Original Paper: https://arxiv.org/abs/1406.2661

Given a generative function $G$, the value of the discriminative function $D$ can be defined as:

$$
V(D, G) 
= \mathop{\mathbb{E}}_{\textbf{x}} \big[\ \text{log}\ D(\textbf{x})\ \big]
+ \mathop{\mathbb{E}}_{\textbf{z}} \big[\ \text{log}\ (1 - D(G(\textbf{z})))\ \big]
$$

In this equation, $\textbf{x} \sim  p_{\text{data}}(\textbf{x})$ is a random sample from the training data,
while $\textbf{z} \sim \text{U}$ is a random sample from the uniform distribution.
The first term in the sum rewards positives response for instances from the training data, while
the second term rewards negative responses for samples from the generator.

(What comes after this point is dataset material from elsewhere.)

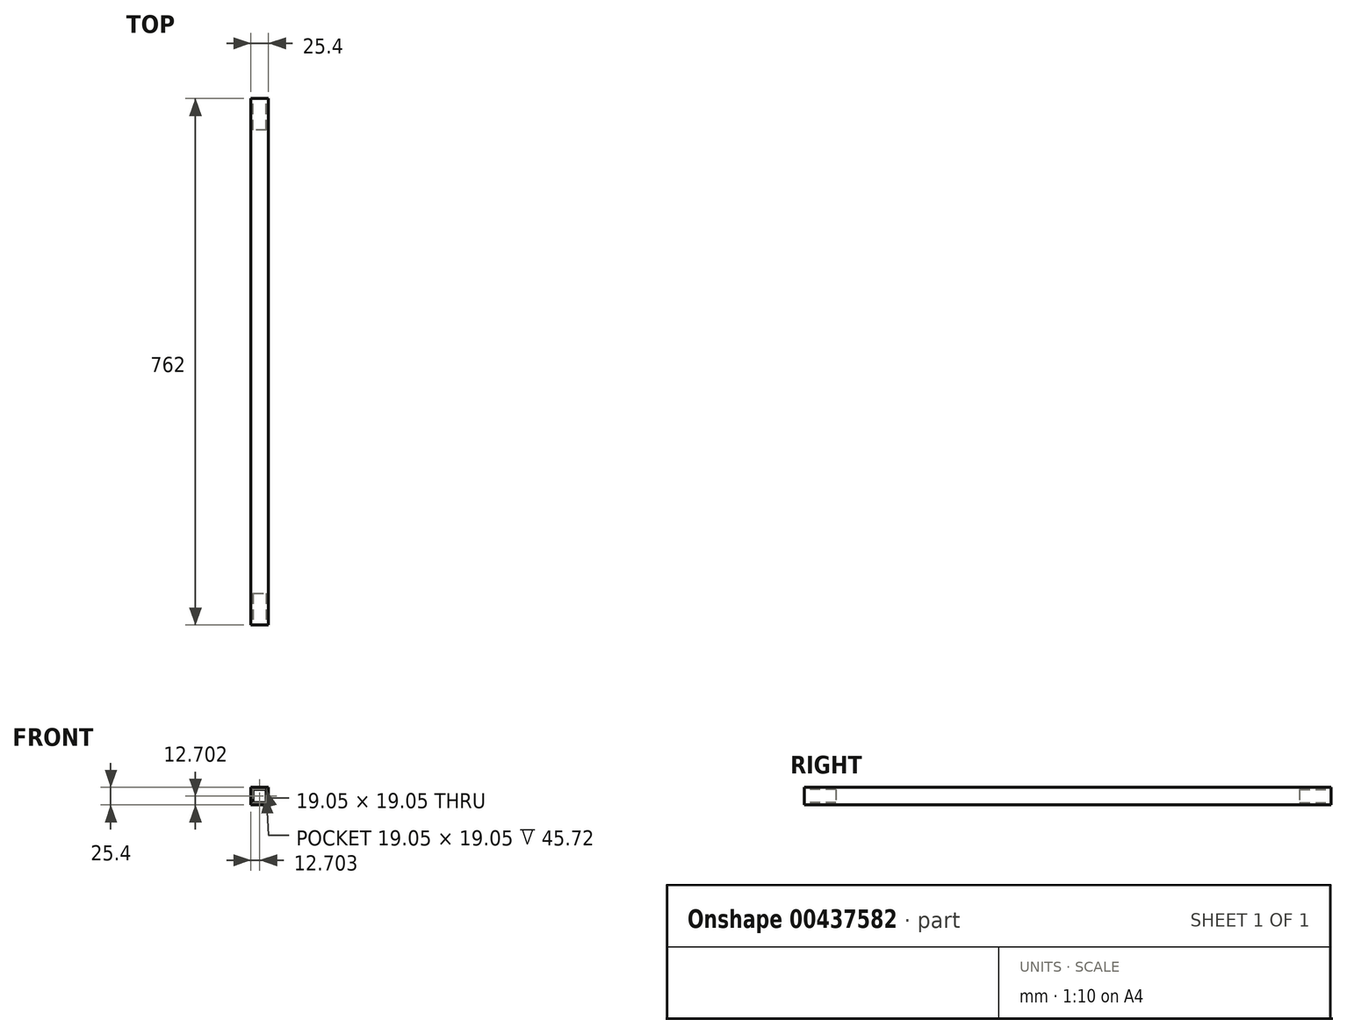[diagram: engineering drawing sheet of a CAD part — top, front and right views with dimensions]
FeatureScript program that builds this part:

During training the models are updated one at a time. The cost of the discriminator is calculated on a batch of $m$ pairs of $(\textbf{x}^{(i)}, \textbf{z}^{(i)})$ as follows:

$$
C_D
= -\frac{1}{m} 
\sum_{i=1}^m
{\big[\ 
    \text{log}\ D(\textbf{x}^{(i)})
    + \text{log}\ (1 - D(G(\textbf{z}^{(i)})))\ 
\big]\ 
}
$$

The generator is trained on batch of $m$ samples of $(\textbf{z}^{(i)})$ with the following cost:
$$
C_G
= -\frac{1}{m} 
\sum_{i=1}^m
{\big[\ 
    \text{log}\ (D(G(\textbf{z}^{(i)})))\ 
\big]\ 
}
$$

Note that the generator does not look at the training data at all. Instead it learns to map $(\textbf{z}^{(i)})$ into a distribution that looks similar to $p_{\text{data}}(\textbf{x})$ by maximizing the discriminator's probability to respond positively to the generator's output $G(\textbf{z}^{(i)})$. The term inside of the log is not the same as the false negative cost for the discriminator. This adjustment increases the magnitude of the gradient when the generator's samples are bad (e.g. $D$ is almost always 0).

Combined training is the minimax optimization that converges on the training data distribution:

$$ \min_G\max_D V(D,G) $$

$$ G(\textbf{z}) \rightarrow p_{\text{data}}(\textbf{x}) $$

$$ D(G(\textbf{z})) \rightarrow 0.5 $$